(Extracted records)
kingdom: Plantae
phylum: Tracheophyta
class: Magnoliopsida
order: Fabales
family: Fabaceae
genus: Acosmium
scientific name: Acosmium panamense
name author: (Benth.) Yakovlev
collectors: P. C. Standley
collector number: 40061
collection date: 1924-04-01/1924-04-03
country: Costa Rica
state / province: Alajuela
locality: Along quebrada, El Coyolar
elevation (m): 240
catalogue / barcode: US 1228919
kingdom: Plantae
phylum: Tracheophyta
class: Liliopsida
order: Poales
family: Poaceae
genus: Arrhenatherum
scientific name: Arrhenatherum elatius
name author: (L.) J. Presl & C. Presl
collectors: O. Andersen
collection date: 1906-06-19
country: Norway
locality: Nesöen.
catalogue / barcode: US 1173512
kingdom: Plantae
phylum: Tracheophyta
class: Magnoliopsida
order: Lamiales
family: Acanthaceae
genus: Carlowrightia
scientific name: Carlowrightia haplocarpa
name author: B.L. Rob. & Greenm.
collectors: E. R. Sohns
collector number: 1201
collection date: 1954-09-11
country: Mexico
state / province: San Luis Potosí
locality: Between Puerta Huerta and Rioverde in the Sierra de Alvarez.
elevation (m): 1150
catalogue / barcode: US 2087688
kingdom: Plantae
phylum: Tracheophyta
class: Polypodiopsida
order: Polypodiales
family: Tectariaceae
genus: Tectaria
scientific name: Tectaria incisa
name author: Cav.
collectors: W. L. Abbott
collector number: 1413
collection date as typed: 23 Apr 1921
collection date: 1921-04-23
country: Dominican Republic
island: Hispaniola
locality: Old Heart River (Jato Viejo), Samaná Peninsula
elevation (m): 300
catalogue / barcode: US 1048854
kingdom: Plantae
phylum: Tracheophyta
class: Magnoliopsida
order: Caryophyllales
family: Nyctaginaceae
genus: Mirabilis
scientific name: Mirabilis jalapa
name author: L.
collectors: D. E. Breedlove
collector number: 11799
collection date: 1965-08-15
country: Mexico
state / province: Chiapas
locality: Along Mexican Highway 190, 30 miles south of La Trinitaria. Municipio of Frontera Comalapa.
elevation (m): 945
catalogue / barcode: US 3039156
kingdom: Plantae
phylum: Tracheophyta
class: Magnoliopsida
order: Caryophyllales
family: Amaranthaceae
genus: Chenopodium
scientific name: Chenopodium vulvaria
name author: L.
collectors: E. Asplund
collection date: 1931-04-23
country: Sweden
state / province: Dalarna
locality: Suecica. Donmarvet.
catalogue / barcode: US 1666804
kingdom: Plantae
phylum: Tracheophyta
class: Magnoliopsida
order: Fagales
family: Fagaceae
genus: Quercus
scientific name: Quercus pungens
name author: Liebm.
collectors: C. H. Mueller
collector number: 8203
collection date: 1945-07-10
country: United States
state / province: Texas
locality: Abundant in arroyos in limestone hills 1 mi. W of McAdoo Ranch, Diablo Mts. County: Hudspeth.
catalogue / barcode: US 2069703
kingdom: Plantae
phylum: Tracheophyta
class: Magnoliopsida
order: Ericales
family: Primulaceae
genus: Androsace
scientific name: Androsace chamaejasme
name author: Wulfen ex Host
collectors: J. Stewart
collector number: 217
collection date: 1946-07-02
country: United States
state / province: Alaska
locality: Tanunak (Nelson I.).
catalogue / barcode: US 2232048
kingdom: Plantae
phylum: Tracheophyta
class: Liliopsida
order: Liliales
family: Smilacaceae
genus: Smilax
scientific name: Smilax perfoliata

• [TO DO]
Turn the data above into a numbered list, starting with the line that has "country: Costa Rica" and going on through the line that has "collector number: 1201". Leave out any blank lines.

• [PROBLEM SOLUTION]
1. country: Costa Rica
2. state / province: Alajuela
3. locality: Along quebrada, El Coyolar
4. elevation (m): 240
5. catalogue / barcode: US 1228919
6. kingdom: Plantae
7. phylum: Tracheophyta
8. class: Liliopsida
9. order: Poales
10. family: Poaceae
11. genus: Arrhenatherum
12. scientific name: Arrhenatherum elatius
13. name author: (L.) J. Presl & C. Presl
14. collectors: O. Andersen
15. collection date: 1906-06-19
16. country: Norway
17. locality: Nesöen.
18. catalogue / barcode: US 1173512
19. kingdom: Plantae
20. phylum: Tracheophyta
21. class: Magnoliopsida
22. order: Lamiales
23. family: Acanthaceae
24. genus: Carlowrightia
25. scientific name: Carlowrightia haplocarpa
26. name author: B.L. Rob. & Greenm.
27. collectors: E. R. Sohns
28. collector number: 1201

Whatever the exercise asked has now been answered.